- **Exercise goal**: Filter the entries down to the lines containing "gray", and copy those lines.

- **Input material**:
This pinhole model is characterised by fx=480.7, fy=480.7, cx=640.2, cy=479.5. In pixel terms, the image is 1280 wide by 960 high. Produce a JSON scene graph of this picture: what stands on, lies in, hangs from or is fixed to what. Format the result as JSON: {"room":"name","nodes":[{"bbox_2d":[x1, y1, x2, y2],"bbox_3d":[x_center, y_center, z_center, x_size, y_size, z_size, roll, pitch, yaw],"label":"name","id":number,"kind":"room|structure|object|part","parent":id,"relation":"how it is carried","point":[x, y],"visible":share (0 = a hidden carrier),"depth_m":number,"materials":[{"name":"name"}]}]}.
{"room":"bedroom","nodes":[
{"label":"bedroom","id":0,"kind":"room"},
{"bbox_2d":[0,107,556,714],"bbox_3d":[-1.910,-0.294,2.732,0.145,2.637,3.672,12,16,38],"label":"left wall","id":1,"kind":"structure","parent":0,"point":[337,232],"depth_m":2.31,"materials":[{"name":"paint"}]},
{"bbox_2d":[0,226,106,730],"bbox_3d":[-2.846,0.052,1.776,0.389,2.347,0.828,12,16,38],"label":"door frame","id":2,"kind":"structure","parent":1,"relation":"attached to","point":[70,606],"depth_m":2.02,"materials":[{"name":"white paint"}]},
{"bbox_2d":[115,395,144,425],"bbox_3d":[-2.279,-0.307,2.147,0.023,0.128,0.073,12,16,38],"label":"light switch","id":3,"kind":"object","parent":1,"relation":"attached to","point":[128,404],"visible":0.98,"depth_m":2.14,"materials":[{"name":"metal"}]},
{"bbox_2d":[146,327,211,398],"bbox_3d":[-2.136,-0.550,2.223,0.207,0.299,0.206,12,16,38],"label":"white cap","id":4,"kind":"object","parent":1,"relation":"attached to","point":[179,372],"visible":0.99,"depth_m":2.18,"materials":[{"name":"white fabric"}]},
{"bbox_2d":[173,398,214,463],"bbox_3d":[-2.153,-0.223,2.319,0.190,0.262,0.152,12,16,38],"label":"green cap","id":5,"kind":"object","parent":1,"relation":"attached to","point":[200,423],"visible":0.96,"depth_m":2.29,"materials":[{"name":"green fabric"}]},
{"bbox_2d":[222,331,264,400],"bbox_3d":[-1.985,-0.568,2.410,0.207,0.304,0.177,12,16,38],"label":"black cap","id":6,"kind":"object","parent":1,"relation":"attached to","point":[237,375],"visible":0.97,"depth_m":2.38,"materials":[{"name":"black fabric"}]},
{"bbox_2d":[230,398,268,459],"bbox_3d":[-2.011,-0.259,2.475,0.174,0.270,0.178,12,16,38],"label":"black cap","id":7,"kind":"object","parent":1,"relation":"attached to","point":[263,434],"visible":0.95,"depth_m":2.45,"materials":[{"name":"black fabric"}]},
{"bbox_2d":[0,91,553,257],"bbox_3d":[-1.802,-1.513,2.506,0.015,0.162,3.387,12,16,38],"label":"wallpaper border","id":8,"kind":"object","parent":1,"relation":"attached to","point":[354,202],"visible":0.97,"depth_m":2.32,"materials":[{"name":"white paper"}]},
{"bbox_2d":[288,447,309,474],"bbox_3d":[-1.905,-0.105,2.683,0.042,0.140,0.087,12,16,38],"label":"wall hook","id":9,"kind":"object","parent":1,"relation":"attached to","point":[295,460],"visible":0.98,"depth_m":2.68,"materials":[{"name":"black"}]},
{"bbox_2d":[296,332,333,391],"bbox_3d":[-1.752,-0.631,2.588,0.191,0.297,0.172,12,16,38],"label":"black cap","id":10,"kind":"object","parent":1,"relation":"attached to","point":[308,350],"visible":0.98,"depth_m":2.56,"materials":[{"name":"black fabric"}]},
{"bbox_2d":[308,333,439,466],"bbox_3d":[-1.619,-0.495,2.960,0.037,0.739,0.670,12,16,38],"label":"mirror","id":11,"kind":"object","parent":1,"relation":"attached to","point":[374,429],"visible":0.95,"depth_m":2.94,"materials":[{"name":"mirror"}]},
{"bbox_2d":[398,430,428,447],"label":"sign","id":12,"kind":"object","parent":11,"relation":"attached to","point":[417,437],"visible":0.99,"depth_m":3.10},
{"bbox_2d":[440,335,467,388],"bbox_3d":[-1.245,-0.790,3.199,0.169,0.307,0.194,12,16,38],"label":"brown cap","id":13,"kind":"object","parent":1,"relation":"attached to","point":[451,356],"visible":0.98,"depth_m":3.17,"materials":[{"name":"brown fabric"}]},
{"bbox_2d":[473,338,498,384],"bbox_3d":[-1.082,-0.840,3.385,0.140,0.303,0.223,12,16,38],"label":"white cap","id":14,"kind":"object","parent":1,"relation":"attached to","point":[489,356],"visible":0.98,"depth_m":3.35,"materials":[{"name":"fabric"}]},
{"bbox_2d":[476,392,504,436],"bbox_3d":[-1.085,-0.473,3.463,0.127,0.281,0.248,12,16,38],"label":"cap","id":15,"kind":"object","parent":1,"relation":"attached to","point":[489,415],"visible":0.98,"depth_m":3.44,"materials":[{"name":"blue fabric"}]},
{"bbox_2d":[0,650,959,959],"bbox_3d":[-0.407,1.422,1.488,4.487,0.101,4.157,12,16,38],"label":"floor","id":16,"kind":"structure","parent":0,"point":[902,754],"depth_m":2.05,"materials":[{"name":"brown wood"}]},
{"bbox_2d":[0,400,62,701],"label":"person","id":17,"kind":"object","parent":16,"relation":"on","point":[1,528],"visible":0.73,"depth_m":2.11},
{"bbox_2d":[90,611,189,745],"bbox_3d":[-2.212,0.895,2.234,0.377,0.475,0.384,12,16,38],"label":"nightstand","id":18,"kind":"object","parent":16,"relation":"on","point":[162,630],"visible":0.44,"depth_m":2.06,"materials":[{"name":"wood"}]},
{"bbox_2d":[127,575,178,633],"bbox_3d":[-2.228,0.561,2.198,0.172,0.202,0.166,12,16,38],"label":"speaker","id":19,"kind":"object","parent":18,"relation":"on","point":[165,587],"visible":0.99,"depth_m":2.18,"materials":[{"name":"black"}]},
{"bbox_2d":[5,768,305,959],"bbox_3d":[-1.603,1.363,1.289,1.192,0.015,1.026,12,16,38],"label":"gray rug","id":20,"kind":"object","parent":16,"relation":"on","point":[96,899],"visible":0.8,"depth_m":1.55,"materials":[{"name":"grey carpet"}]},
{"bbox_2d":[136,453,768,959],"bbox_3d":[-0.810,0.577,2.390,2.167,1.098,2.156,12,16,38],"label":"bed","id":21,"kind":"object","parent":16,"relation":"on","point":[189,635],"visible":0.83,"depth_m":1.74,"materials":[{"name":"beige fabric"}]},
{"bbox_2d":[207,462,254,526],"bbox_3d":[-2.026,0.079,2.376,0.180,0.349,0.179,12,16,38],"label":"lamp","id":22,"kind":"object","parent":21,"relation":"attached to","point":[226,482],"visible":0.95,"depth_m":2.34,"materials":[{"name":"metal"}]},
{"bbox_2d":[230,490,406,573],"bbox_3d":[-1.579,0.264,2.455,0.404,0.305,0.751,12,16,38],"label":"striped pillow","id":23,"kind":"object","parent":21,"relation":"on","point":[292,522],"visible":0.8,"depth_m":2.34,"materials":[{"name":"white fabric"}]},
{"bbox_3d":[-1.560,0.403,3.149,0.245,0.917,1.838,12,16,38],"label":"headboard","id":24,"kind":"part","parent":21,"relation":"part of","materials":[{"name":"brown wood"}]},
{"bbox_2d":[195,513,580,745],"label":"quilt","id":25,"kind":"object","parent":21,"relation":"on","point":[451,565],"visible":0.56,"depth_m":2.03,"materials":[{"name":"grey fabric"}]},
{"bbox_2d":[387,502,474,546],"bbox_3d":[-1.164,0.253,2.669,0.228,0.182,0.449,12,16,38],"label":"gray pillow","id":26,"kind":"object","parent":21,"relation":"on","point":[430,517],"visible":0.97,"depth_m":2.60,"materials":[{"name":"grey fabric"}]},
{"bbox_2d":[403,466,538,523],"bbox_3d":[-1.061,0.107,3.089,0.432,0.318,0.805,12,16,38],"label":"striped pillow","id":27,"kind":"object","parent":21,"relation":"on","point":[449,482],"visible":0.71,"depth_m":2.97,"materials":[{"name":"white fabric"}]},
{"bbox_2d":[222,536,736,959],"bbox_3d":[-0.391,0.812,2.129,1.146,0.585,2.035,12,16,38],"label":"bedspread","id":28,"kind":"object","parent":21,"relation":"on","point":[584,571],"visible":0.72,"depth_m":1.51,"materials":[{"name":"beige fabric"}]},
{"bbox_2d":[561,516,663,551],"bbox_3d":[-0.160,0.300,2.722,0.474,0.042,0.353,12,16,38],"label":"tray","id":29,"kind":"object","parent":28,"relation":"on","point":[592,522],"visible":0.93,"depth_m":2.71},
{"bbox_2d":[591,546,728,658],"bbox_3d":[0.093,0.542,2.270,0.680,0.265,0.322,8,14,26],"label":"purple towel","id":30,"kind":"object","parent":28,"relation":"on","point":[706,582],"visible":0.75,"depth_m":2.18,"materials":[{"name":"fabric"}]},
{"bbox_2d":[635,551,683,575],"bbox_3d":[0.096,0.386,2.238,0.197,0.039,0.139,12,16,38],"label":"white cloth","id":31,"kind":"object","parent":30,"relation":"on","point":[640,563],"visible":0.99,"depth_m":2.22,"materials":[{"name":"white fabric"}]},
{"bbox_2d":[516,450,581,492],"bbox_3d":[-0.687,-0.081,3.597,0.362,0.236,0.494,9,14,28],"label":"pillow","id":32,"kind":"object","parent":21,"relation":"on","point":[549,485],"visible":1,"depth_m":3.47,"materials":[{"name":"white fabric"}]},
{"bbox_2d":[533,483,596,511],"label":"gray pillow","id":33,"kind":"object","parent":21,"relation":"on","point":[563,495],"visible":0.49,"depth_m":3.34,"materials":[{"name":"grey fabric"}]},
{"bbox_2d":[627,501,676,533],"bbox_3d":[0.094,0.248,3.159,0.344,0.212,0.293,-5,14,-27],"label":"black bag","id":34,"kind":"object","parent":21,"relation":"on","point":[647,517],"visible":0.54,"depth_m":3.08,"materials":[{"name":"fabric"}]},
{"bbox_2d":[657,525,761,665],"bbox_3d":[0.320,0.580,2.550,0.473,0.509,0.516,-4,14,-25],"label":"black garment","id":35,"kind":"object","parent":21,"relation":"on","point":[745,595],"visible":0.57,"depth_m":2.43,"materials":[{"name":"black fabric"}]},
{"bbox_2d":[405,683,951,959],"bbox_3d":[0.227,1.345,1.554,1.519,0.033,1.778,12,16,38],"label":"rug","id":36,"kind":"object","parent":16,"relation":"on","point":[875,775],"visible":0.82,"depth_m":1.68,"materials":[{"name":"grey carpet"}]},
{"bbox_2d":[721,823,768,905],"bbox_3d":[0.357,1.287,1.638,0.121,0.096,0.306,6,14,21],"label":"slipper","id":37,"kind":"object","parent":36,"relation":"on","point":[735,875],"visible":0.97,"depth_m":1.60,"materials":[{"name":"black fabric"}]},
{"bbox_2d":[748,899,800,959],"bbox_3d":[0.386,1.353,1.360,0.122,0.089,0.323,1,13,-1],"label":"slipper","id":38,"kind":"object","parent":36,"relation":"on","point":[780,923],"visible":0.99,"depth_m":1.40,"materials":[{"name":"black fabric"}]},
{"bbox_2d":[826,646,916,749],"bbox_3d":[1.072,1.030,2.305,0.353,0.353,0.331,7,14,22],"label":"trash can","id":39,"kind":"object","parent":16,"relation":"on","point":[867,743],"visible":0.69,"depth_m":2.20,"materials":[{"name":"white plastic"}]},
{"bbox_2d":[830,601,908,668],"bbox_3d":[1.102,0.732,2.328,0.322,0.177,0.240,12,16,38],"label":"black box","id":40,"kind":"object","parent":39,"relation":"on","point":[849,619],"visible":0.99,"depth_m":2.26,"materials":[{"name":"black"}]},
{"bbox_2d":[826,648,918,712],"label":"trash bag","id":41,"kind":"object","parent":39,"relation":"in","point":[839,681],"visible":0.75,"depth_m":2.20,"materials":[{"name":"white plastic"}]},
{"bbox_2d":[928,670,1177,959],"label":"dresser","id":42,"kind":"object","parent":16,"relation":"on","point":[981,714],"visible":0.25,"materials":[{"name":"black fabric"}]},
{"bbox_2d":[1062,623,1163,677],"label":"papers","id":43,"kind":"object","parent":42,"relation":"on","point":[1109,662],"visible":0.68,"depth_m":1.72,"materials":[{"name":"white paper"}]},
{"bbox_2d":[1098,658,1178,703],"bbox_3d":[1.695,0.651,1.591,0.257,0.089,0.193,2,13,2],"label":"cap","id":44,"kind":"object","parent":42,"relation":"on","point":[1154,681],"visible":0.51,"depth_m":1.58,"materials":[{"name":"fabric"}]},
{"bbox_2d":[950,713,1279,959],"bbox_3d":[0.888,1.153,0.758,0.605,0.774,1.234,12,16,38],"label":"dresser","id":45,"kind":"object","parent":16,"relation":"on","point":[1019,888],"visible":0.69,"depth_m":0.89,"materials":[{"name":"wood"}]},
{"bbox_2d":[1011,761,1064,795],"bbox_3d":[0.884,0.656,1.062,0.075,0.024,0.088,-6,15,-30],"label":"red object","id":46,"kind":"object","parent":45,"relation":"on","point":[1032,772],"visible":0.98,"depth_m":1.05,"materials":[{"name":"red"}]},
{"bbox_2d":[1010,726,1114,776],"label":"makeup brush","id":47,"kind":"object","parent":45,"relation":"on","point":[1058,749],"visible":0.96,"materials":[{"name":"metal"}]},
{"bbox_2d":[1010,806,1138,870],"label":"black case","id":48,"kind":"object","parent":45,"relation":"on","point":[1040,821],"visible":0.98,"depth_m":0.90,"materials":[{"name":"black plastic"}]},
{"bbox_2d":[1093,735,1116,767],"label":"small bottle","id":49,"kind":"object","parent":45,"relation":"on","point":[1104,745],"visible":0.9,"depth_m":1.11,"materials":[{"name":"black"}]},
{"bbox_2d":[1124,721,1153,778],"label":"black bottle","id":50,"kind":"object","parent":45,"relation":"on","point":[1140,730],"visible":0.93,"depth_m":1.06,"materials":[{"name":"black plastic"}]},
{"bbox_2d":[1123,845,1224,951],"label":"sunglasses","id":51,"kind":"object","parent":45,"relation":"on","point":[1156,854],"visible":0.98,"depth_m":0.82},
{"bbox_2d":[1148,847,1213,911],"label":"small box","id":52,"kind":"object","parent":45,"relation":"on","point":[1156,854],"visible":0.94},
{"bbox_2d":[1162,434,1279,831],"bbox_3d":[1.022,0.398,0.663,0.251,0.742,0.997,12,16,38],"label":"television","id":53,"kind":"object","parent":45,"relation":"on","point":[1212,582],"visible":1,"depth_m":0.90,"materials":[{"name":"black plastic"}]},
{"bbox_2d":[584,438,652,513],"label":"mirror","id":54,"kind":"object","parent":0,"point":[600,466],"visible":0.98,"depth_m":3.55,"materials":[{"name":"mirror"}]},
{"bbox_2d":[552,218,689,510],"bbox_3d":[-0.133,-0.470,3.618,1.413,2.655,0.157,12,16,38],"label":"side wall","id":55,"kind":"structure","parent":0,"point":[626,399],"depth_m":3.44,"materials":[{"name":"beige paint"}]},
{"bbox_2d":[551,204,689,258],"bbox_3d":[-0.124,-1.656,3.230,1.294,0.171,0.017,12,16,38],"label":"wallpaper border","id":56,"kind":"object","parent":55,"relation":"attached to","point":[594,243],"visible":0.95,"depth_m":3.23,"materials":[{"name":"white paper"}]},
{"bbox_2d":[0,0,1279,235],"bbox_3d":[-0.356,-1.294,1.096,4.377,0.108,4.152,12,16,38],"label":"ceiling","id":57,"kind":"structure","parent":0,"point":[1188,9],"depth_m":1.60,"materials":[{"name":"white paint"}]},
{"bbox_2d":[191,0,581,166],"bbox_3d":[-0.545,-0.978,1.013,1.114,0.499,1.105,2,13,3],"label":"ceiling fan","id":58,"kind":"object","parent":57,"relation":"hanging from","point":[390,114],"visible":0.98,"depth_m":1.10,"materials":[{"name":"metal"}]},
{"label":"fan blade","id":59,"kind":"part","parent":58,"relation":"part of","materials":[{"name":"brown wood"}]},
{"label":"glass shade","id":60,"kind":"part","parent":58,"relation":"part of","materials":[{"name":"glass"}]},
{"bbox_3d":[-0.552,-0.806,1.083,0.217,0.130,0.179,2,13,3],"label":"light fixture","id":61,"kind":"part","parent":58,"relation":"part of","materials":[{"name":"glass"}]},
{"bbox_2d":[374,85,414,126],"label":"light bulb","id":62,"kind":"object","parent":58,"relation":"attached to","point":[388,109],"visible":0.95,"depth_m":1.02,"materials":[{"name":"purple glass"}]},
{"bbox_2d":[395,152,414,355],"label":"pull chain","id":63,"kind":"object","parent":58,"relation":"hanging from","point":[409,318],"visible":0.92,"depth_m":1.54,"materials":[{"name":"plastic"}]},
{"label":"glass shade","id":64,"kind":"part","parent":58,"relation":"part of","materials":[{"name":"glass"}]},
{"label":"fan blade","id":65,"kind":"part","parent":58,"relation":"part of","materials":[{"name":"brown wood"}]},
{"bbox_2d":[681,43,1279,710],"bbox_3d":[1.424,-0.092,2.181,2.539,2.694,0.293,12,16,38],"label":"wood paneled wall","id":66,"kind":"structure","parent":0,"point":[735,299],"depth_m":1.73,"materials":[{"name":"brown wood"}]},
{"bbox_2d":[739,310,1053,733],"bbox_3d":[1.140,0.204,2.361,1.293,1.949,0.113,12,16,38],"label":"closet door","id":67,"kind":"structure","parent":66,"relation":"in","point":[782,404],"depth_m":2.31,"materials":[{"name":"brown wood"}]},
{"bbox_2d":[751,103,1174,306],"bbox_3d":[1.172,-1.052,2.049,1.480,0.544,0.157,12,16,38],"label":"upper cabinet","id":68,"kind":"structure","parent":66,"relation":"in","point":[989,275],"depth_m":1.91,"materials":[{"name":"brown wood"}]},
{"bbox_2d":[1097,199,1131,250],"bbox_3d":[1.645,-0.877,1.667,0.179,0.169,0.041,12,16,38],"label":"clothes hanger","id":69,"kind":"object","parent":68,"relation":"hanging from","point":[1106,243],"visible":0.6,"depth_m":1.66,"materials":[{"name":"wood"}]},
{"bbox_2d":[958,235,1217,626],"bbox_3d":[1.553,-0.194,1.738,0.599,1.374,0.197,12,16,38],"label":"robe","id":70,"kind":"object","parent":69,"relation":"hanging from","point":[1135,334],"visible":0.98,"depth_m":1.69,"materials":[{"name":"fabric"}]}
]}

- **Solved exercise**:
{"bbox_2d":[5,768,305,959],"bbox_3d":[-1.603,1.363,1.289,1.192,0.015,1.026,12,16,38],"label":"gray rug","id":20,"kind":"object","parent":16,"relation":"on","point":[96,899],"visible":0.8,"depth_m":1.55,"materials":[{"name":"grey carpet"}]},
{"bbox_2d":[387,502,474,546],"bbox_3d":[-1.164,0.253,2.669,0.228,0.182,0.449,12,16,38],"label":"gray pillow","id":26,"kind":"object","parent":21,"relation":"on","point":[430,517],"visible":0.97,"depth_m":2.60,"materials":[{"name":"grey fabric"}]},
{"bbox_2d":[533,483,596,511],"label":"gray pillow","id":33,"kind":"object","parent":21,"relation":"on","point":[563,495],"visible":0.49,"depth_m":3.34,"materials":[{"name":"grey fabric"}]},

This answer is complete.